OLLAMA_HOST=0.0.0.0:8888 ollama pull gpt-oss:20b

The first download is about 13GB. When the log shows success, the model is ready.

3.5 Run the Model

Start the model and try chatting:

OLLAMA_HOST=0.0.0.0:8888 ollama run gpt-oss:20b

Example:

>>> hi
Hello! 👋 How can I help you today?

3.6 Verify GPU Usage

Run:

nvidia-smi

Result: the Tesla P40 (24GB) consumes around 12–13GB VRAM for the process /usr/bin/ollama. The Ollama log also shows “offloading output layer to GPU” and “llama runner started in 8.05 seconds”, proving the model is running on GPU, not CPU.
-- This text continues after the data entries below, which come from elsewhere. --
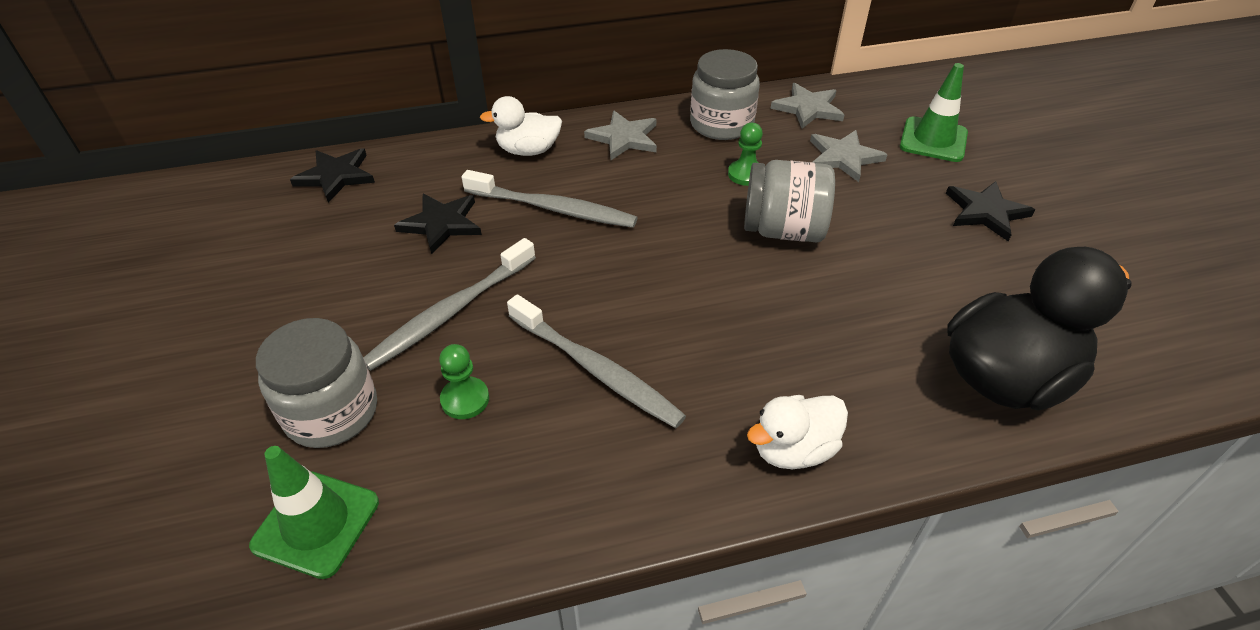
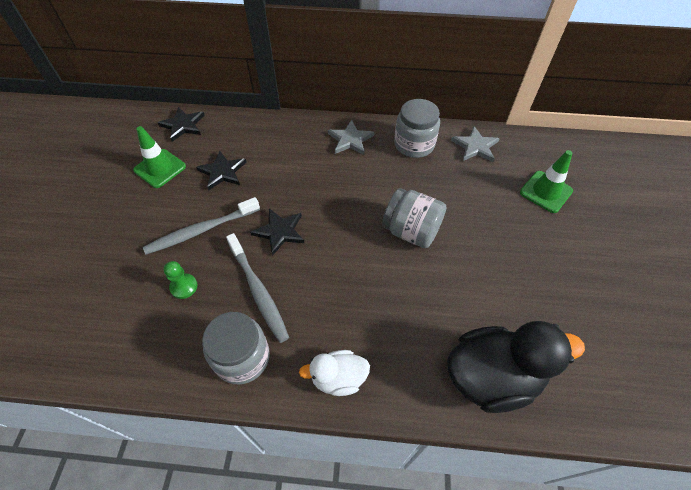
camera: 20 degrees right, 10 degrees up
green traffic cone [249,446,379,579] -> green traffic cone moved to [133,126,186,188]
grey jar [256,318,377,448] -> grey jar moved to [202,312,270,384]
grey toothbrush [462,170,638,228] -> none
white duck [480,96,562,156] -> none
green pawn [728,123,763,186] -> none
grey star [810,130,888,182] -> none
black star [946,181,1035,241] -> black star moved to [250,208,304,256]

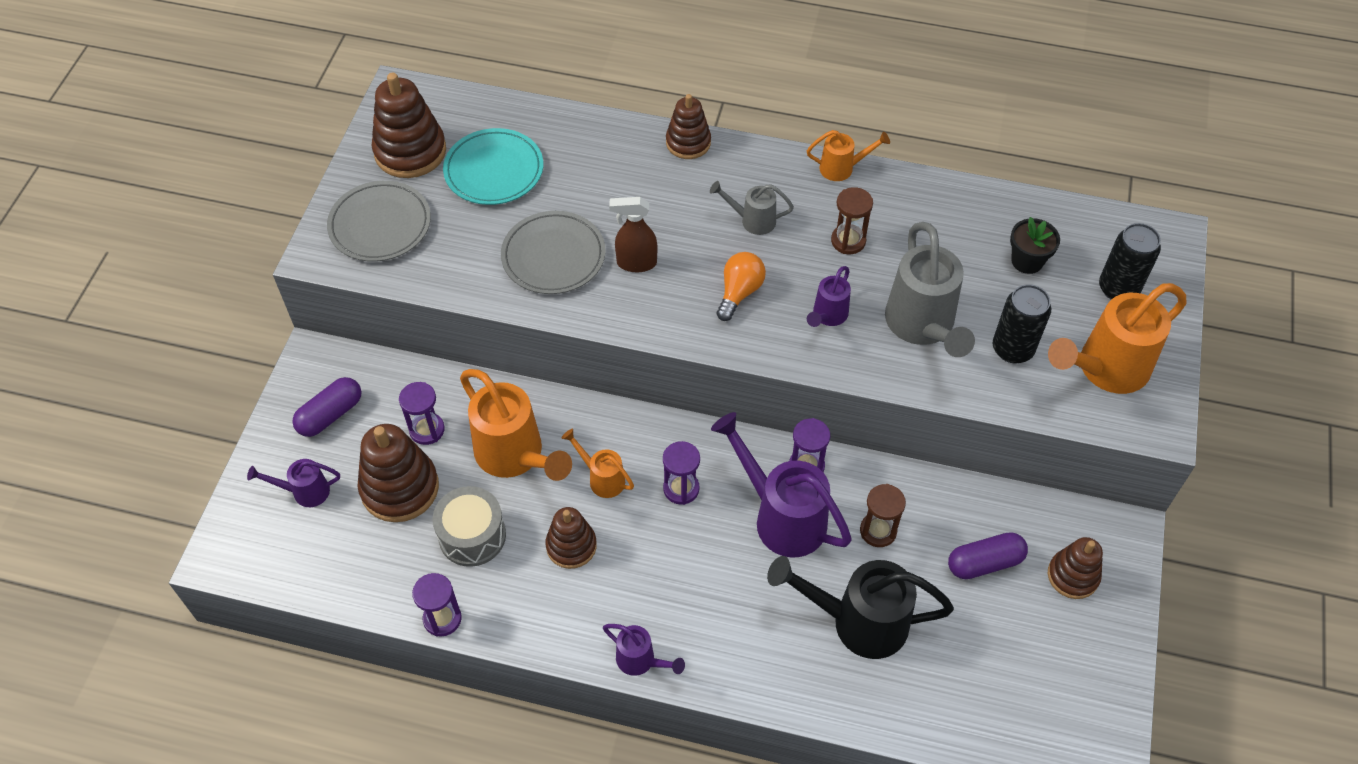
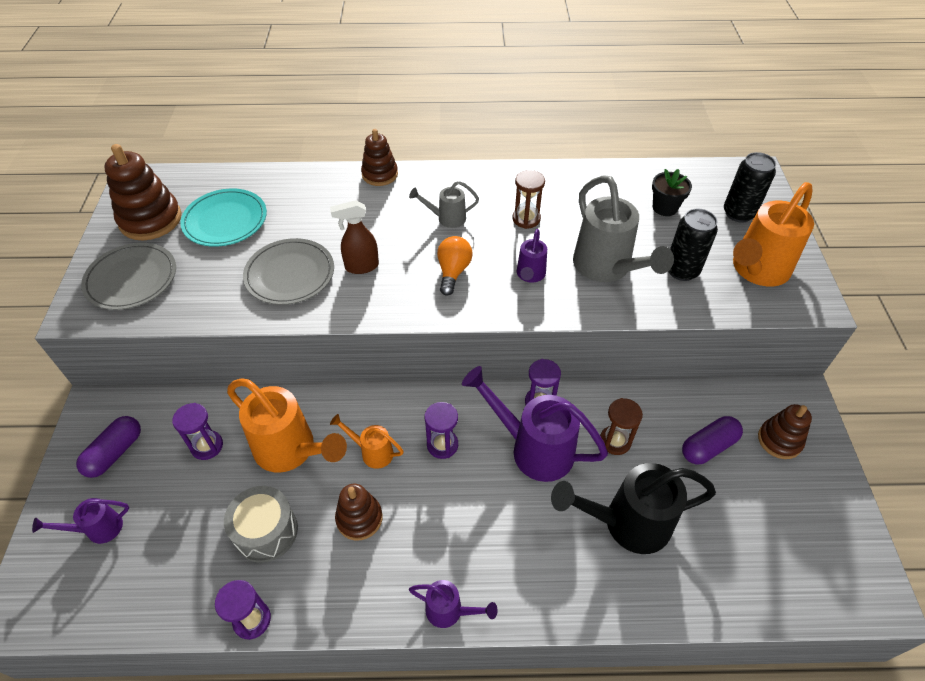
camera: 15 degrees left, 5 degrees down
brown stacking toy [357,424,439,522] -> none
orange watering can [807,130,890,181] -> none

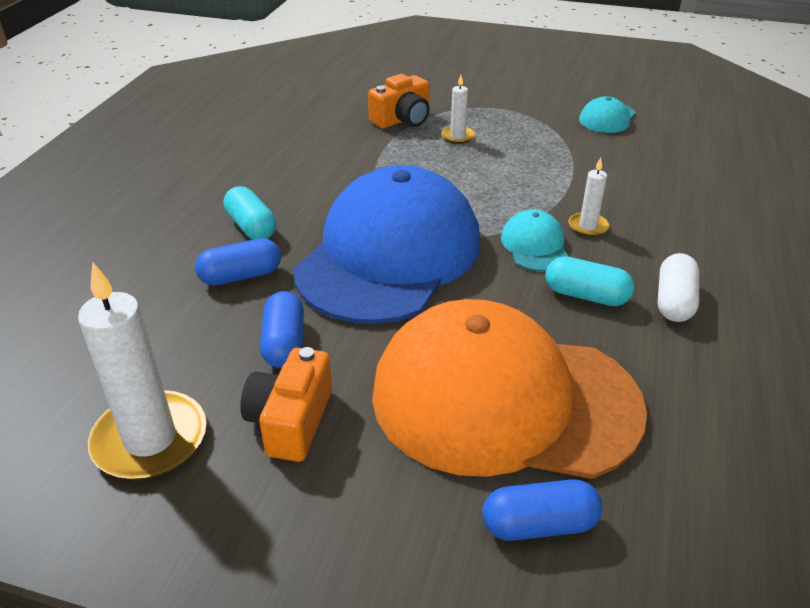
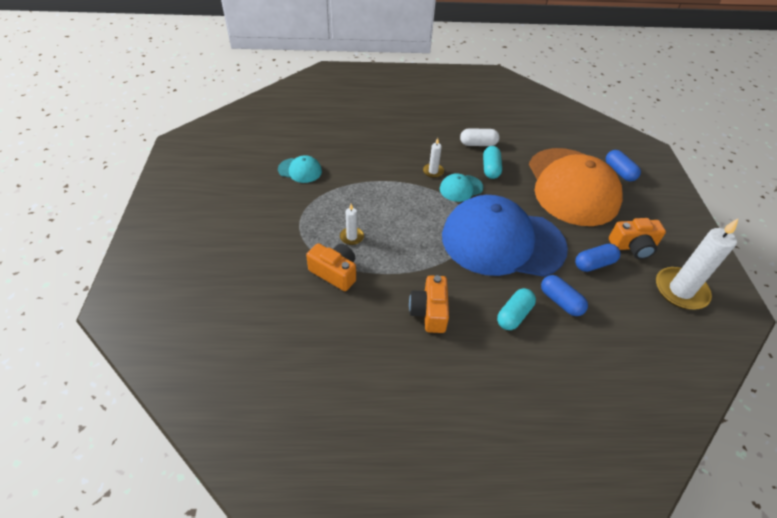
camera: 110 degrees left, 10 degrees up
none -> orange camera [409,275,449,333]

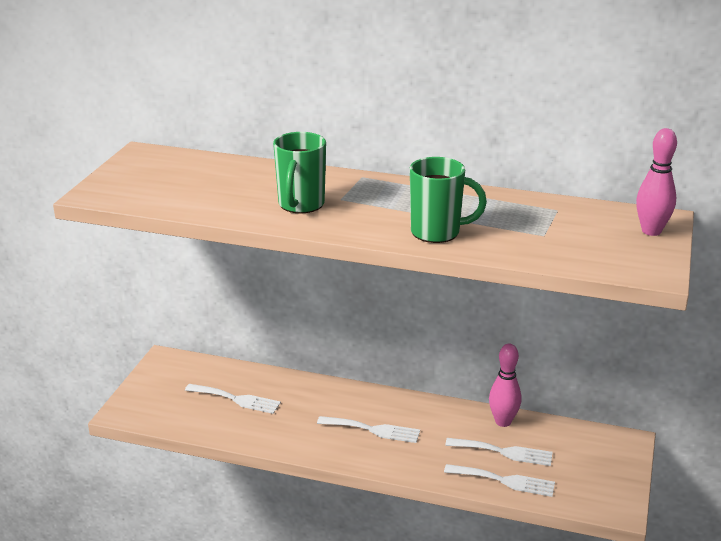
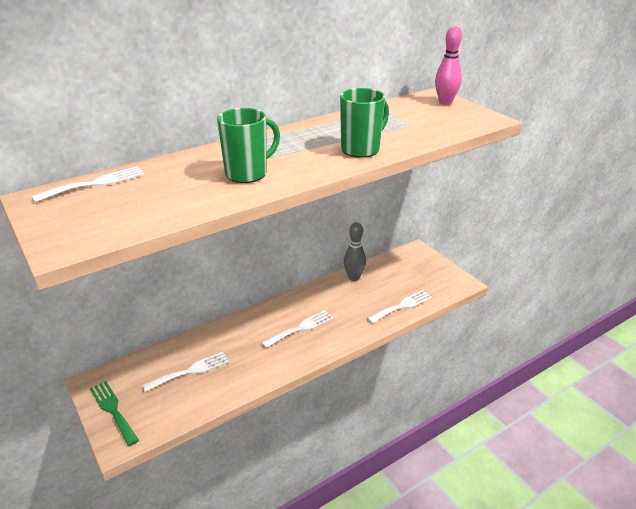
camera: 50 degrees left, 5 degrees up
green mug [273,132,326,213] -> green mug turned 90 degrees counterclockwise [217,108,280,183]
white fork [445,438,553,466] -> white fork moved to [32,166,145,203]
pink bowling pin [489,344,522,427] -> grey bowling pin [344,222,366,281]
none -> green fork [90,381,139,446]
3.7 Monitor API and Performance

Ollama exposes a REST API at http://127.0.0.1:8888.
Common endpoints include /api/chat and /api/generate.

Response times:

  • Short prompts: about 2–10 seconds.

  • Long or complex prompts: may take tens of seconds to a few minutes.


4. Conclusion

You have successfully run GPT-OSS 20B on a Tesla P40. The initial model download takes some time, but afterward it launches quickly and runs stably. With 24GB VRAM, the GPU can handle the large model without overload. While long prompts may still be slow, it is fully usable for real-world experiments and local project integration.